It should be noted that MEH-PPV is a p-type organic semiconductor, and [5,6]-PCBM is an n-type semiconductor, and that electrons of the exciton generated by light absorption are donated to [5,6]-PCBM through diffusion of the conduction band, and the holes are donated to MEH-PPV through the diffusion of the valence band. Thus, these are transmitted through the bands to the aluminum cathode 9 and the ITO anode 7, respectively.

This [5,6]-PCBM is a modified fullerene type, and has a very great electron mobility. Further, since the mixture with MEH-PPV that is an electron donating material can be employed, the separation and conveying of a pair of an electron and a hole can be effectively performed. Therefore, the photoelectric conversion efficiency is improved, and the manufacturing at a low cost can be performed.

The operation of the thus arranged image sensor 160 will now be described while referring to FIG. 7.

FIG. 7 is a circuit diagram showing the structure of one pixel of the image sensor 160 according to the first embodiment.

In FIG. 7, this arrangement includes: an operating amplifier 10, a capacitor 11, a reset switch 12, for resetting charges accumulated in the capacitor 11; and a read switch 13 to read a voltage value that is stored. The capacitor 11 is located between the inversion input terminal and the output terminal of the operating amplifier 10 so as to constitute an integrated circuit.
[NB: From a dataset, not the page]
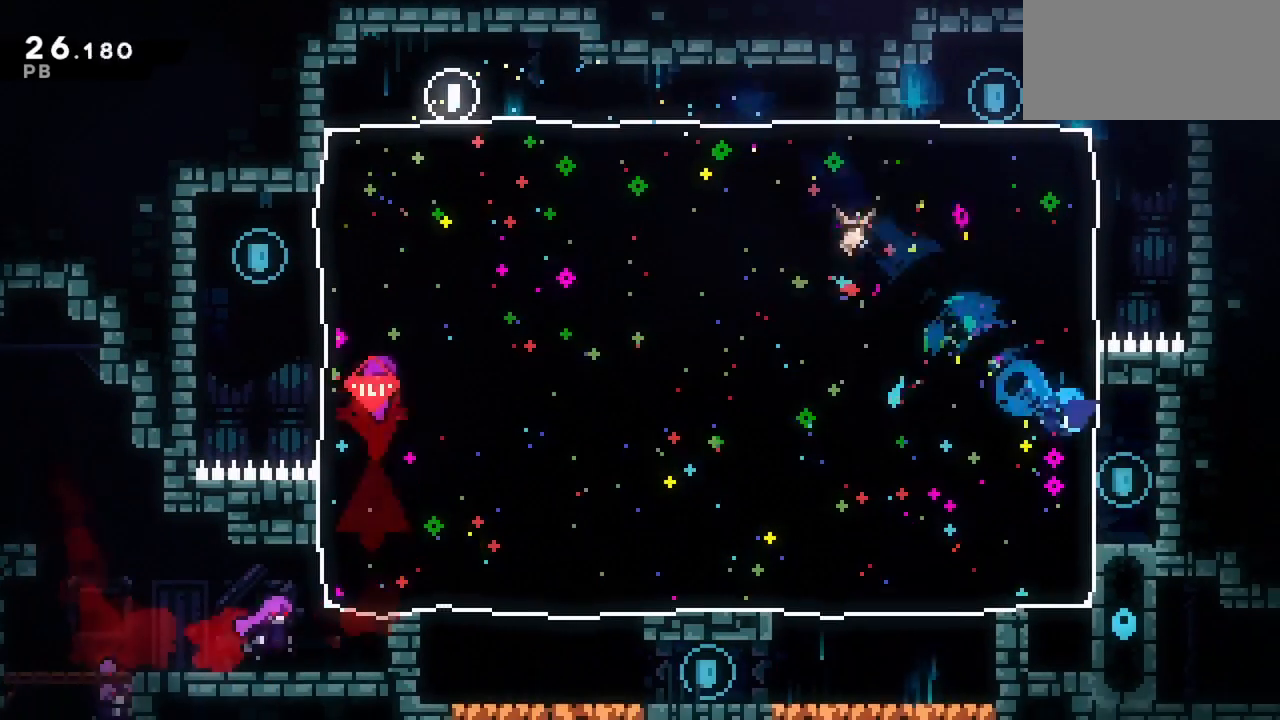
{"keys": ["left"], "events": [[133, "dash", "down"], [133, "left", "down"], [500, "dash", "up"], [500, "down", "up"]]}
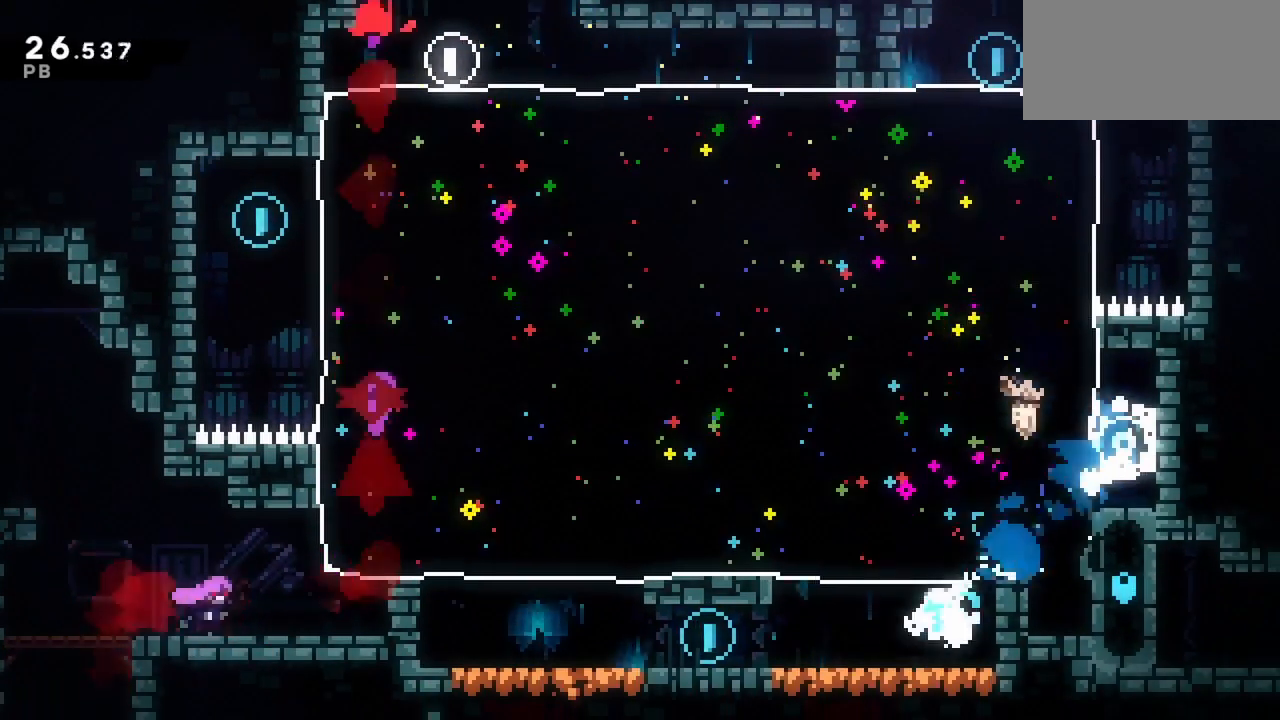
{"keys": ["dash", "left", "up"], "events": [[100, "dash", "down"], [333, "dash", "up"], [467, "dash", "down"], [467, "up", "down"]]}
Further, the operating amplifier 10 is so connected that the potential of the aluminum cathode 9 of the photoelectric converter 3 is Vref1 level, and the potential of the non-inversion input terminal of the operating amplifier 10 is Vref level (Vref1>Vref in this case). Furthermore, the ITO anode 7 of the photoelectric converter 3 is connected to the inversion input terminal of the operating amplifier 10 via the wiring 5.
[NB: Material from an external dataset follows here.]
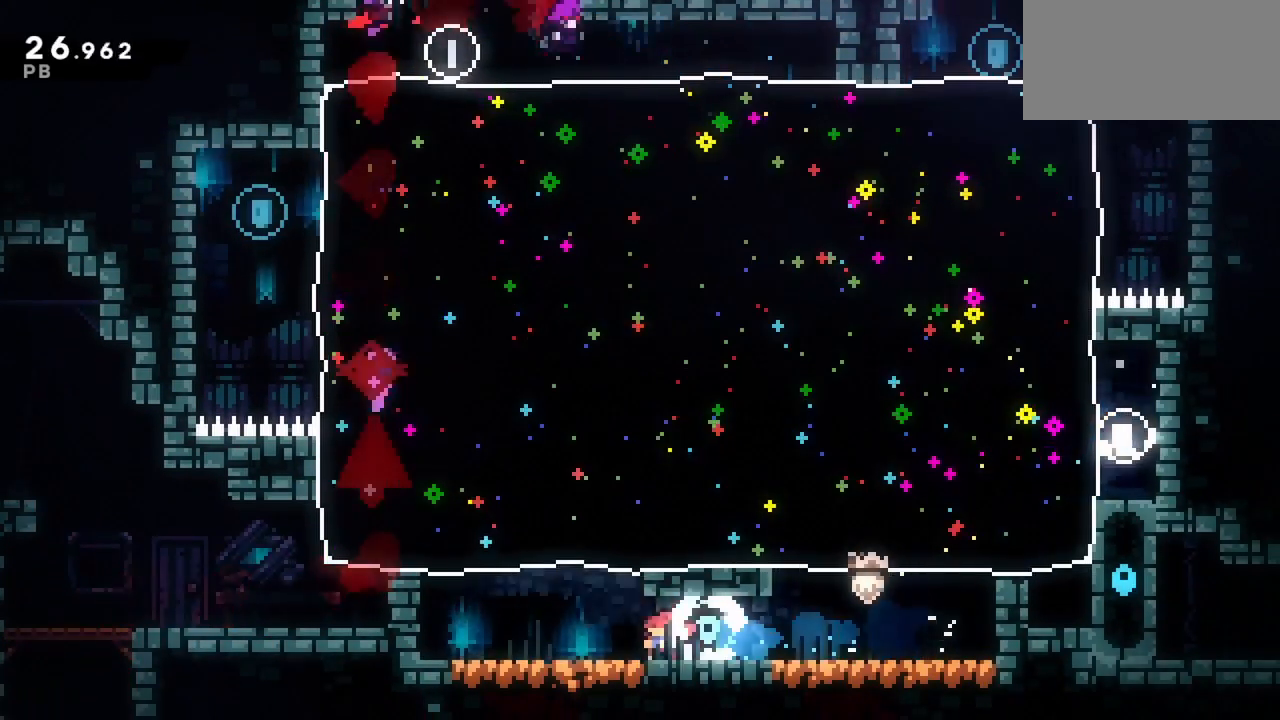
{"keys": ["left", "up"], "events": [[200, "dash", "up"]]}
It should be noted that only detection means of the drive circuit of the IC chip 4 is shown in FIG. 7. Since the conventionally known circuit can be employed for the portion of the signal charge reading means, this circuit is not shown.

In FIG. 7, first, the reset switch 12 is turned on to reset the capacitor 11. At this time, the output voltage of the operating amplifier 10 is Vref level.

Then, the reset switch 12 is turned off. At this time, when light enters the photoelectric converter 3 formed of an organic material, the light is converted into a photocurrent, and this photocurrent is transmitted via the ITO anode 7 and the wiring 5 to the IC chip 4 where the drive circuit is mounted. In the IC chip 4, the operating amplifier 10 performs the feedback via the capacitor 11, so that a potential difference at the two input terminals becomes 0, and the photocurrent is accumulated in the capacitor 11. Therefore, the output level of the operating amplifier 10 is changed from the Vref level in accordance with the amount of the photocurrent that is supplied, the capacitance of the capacitor 11 and the accumulation period.

When predetermined time has been reached, the read switch 13 is controlled, and the output of the operating amplifier 10 is sequentially read by the signal charge detection means of the IC chip 4. The timings to perform these operations are controlled by a shift register (not shown).

When the resetting, the storing and the reading operations described above are repeated, information for the individual pixels (the individual colors inside the pixels) can be obtained. According to this method, since the lines of the wiring 5 along which the photocurrent flows are constantly maintained at the Vref by the operating amplifier 10, the output potential of the operating amplifier 10 is not affected even when the capacitance is increased in consonance with the wiring 5.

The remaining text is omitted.